Please repeat every one of the lines below word for word, leaving the pictures out of your answer.

-- Start Task inputs --

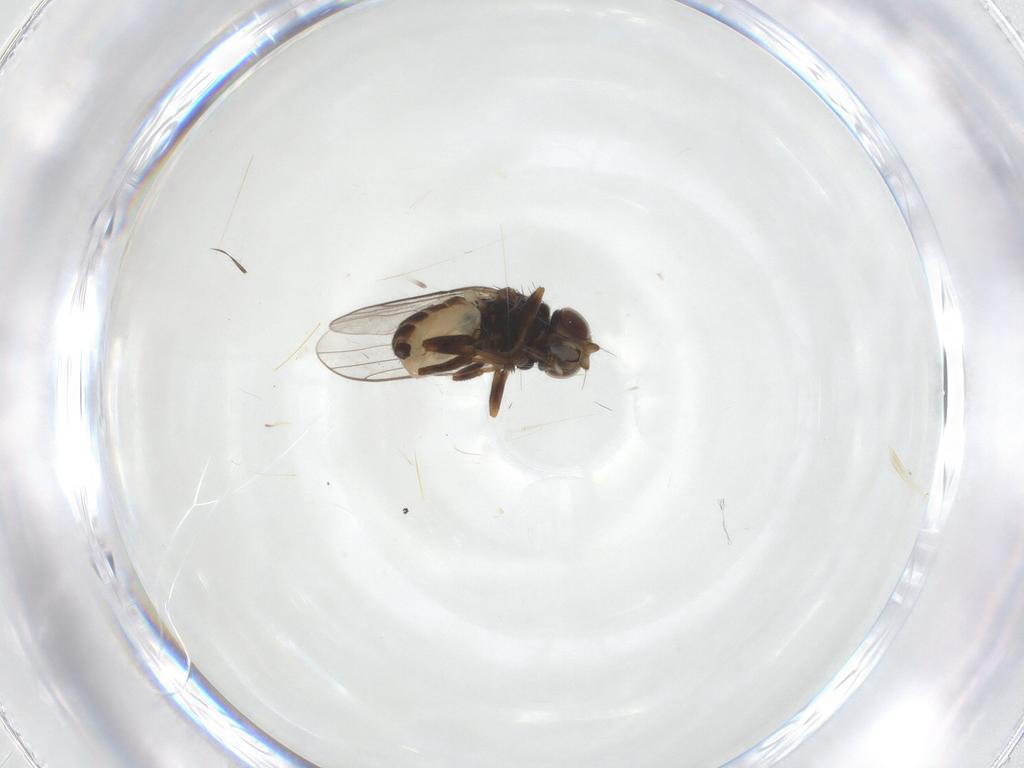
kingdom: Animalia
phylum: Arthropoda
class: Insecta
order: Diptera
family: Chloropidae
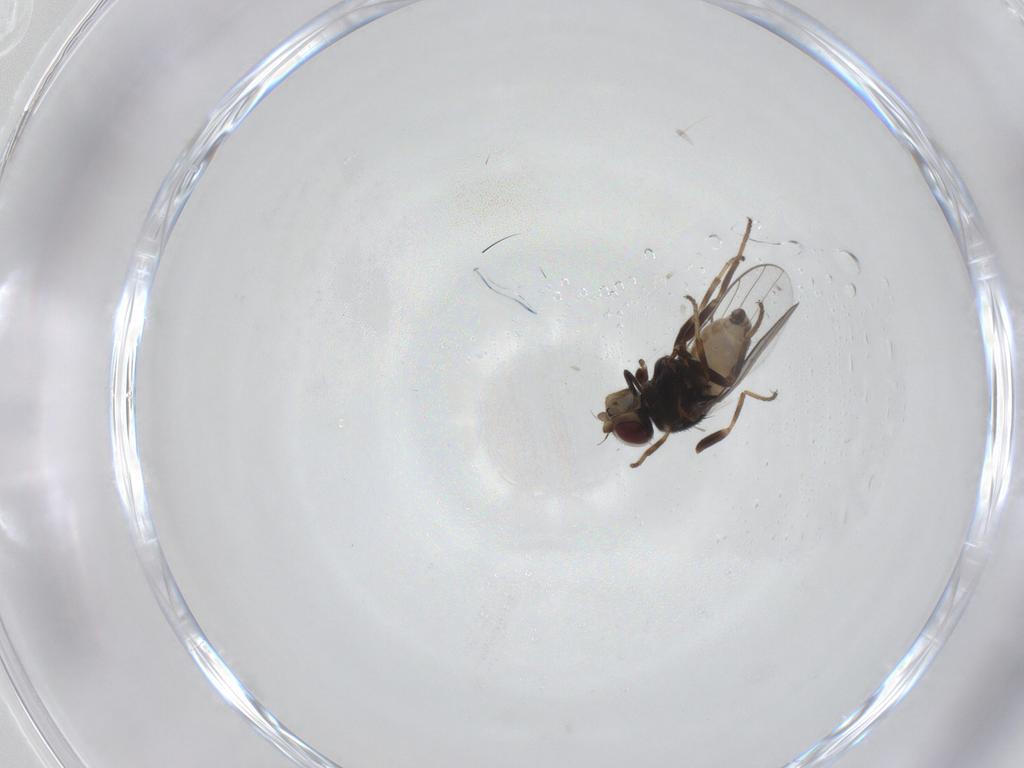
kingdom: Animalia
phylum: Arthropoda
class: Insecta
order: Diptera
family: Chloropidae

-- End Task inputs --

**Result of the exercise**:
kingdom: Animalia
phylum: Arthropoda
class: Insecta
order: Diptera
family: Chloropidae
kingdom: Animalia
phylum: Arthropoda
class: Insecta
order: Diptera
family: Chloropidae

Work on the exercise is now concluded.